### Apply what you read
**A)** In the bonsai spruces thread, what did Jerry Barnes discover while trimming the brown, dead areas off the Alberta Spruces?
**B)** Decide whether each statement agrees with the bonsai spruces thread. Answer yes or no for each and quote the deciding words from the thread. (i) The Alberta Spruces came from Walmart. (ii) The log cabin kit was a Christmas gift. (iii) Jerry Barnes names sedums as the best ground covers.
**C)** Return the part of the bonsai spruces thread from "The Alberta Spruces" to "timberlinestation.com Nice kit.", copied word for word.

### Source passage
# Bonsai Spruces



## Jerry Barnes (Jan 2, 2008)

The Alberta Spruces we got at Walmart had some brown, dead areas. When I was trimming that off, I discovered they had two trunks. So I pruned them more to emphasize that and then went on up trimming them some more. I liked how they turned out. May put my new log cabin there among them. Building it from a kit that my wife got me for Christmas. It's from timberlinestation.com Nice kit.


----------



## GG (Jan 1, 2009)

Nice looking layout. I live in Alberta and I must take a look for this spruce type for my layout. They look so to scale. 

GG


----------



## Engineercub (Oct 18, 2008)

Looking great Jerry, we do need more plant/garden info on here hehe ;-) 

-Will


----------



## Spule 4 (Jan 2, 2008)

Posted By Engineercub on 05/18/2009 4:55 PM
Looking great Jerry, we do need more plant/garden info on here hehe ;-) 

-Will


Will, in the next few months, we sould probably compare notes on groundcovers.....

Like the trees Jerry. As my late mother said a few times, the (to other people) throw-away trees make the best Bonsi....


----------



## Jerry Barnes (Jan 2, 2008)

Thanks guys, trees should be okay trimmed. Best ground covers are types of Thymes, some sedums are really invasive and can take over-we have one now trying to do that. You can see it behind the trees, by the tracks. Not sure what it's called but DON"T buy it, unless you want all the same stuff!

### Information provided
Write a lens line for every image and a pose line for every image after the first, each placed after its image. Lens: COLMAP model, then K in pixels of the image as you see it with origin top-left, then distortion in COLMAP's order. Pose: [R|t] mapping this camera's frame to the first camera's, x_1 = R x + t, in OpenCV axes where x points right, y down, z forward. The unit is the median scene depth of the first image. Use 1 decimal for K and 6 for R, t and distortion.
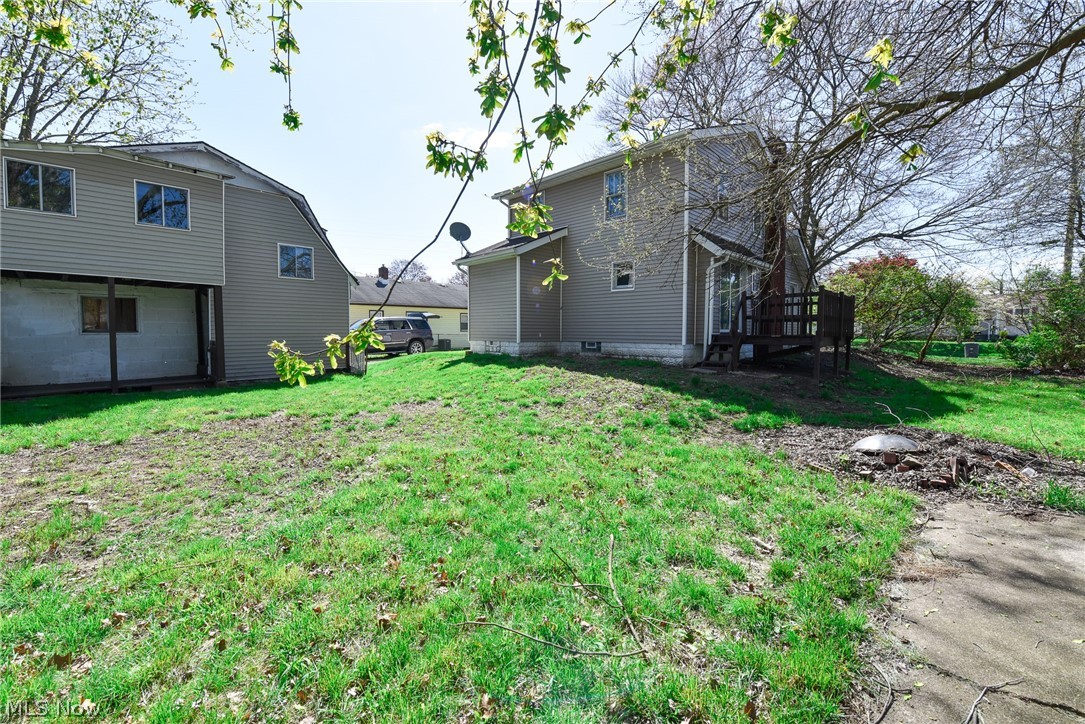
lens RADIAL K [[433.8, 0, 542.5], [0, 433.8, 362.0], [0, 0, 1]] dist [-0.015572, -0.000064]
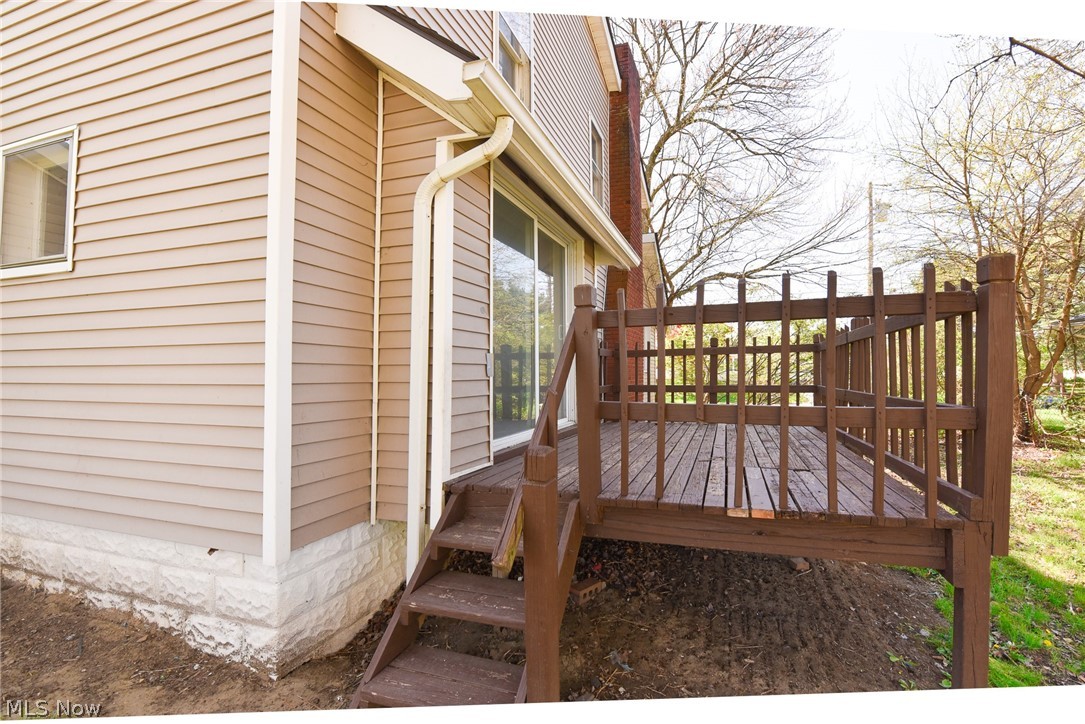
lens RADIAL K [[433.8, 0, 542.5], [0, 433.8, 362.0], [0, 0, 1]] dist [-0.015572, -0.000064]
pose [[0.936549, 0.027720, 0.349439, 0.339169], [0.004098, 0.995935, -0.089987, -0.098355], [-0.350513, 0.085709, 0.932628, 0.725148]]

### Responses to the tasks
**A)** The trees had two trunks.

**B)**
(i) Yes: "The Alberta Spruces we got at Walmart had some brown, dead areas."
(ii) Yes: "Building it from a kit that my wife got me for Christmas."
(iii) No: "Best ground covers are types of Thymes, some sedums are really invasive and can take over"

**C)**
The Alberta Spruces we got at Walmart had some brown, dead areas. When I was trimming that off, I discovered they had two trunks. So I pruned them more to emphasize that and then went on up trimming them some more. I liked how they turned out. May put my new log cabin there among them. Building it from a kit that my wife got me for Christmas. It's from timberlinestation.com Nice kit.